We conclude that the present record is insufficient to determine whether there was a waiver of the right to counsel or whether the constitutional rights of the defendant *512 to counsel were fully considered by the trial court. The order of the trial court is reversed and the cause remanded for further proceedings consistent with this opinion.

By the Court.Order reversed and cause remanded.

HANLEY, J. (dissenting).

A motion under sec. 974.06, Stats., does not lie to review a trial ruling on grounds of abuse of discretion. The question in this case is whether by refusing a continuance, the trial court denied defendant his constitutional right to be represented by counsel.
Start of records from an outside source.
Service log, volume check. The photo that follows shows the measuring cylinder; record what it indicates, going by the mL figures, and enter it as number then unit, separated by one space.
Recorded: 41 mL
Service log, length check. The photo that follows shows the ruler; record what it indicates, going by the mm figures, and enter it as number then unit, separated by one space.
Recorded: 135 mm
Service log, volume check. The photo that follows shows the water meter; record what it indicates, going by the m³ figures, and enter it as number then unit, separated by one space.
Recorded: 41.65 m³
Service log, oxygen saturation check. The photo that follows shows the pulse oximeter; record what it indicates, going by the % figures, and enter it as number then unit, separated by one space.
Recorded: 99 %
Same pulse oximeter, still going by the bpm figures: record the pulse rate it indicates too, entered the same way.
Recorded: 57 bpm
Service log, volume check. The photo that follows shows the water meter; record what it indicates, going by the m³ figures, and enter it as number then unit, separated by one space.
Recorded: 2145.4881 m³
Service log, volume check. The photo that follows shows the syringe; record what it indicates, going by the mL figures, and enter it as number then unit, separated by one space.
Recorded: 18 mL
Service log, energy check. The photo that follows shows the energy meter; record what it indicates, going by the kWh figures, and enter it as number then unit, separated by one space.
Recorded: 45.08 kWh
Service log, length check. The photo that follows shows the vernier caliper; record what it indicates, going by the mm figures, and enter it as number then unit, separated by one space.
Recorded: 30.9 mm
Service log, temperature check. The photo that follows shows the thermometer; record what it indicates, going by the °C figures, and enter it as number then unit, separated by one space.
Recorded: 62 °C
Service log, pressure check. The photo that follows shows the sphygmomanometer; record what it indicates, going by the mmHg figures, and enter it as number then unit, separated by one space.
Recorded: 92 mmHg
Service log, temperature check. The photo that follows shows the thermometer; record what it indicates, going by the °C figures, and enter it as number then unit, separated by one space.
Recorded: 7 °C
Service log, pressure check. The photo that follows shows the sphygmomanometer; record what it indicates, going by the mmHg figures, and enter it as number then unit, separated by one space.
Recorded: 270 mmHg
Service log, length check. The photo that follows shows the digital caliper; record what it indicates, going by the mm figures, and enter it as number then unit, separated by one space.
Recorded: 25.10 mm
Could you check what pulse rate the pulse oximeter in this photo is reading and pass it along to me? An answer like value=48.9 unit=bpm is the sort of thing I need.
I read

The majority remands this case for a hearing defendant did not want when he filed his motion relying solely on the trial record. He expressly disclaimed reliance on any other supporting evidence. The record which he relied on showed that he was represented by counsel at arraignment and preliminary hearing. He came to court on his trial date, which had been fixed almost three months earlier, without his first attorney. He claimed (not having been sworn) that his mother had contacted a second. The new attorney could not attend on the day of trial because he was deer hunting.

While I agree with the majority that a hearing would be required to grant defendant's motion, I do not agree that a hearing was required to deny it. The trial judge disbelieved defendant's story at the trial. The story was not worthy of belief then. It was not more credible the second time, seventeen months after conviction, and one month after probation on the conviction was revoked. I would affirm.

NOTES

[1] Bergenthal v. State, 72 Wis. 2d 740, 242 N.W.2d 199 (1976); Zuehl v. State, 69 Wis. 2d 355, 230 N.W.2d 673 (1975); Nelson v. State, 54 Wis. 2d 489, 195 N.W.2d 629 (1972).

[2] Sec. 943.20(3)(a) and (b), Stats.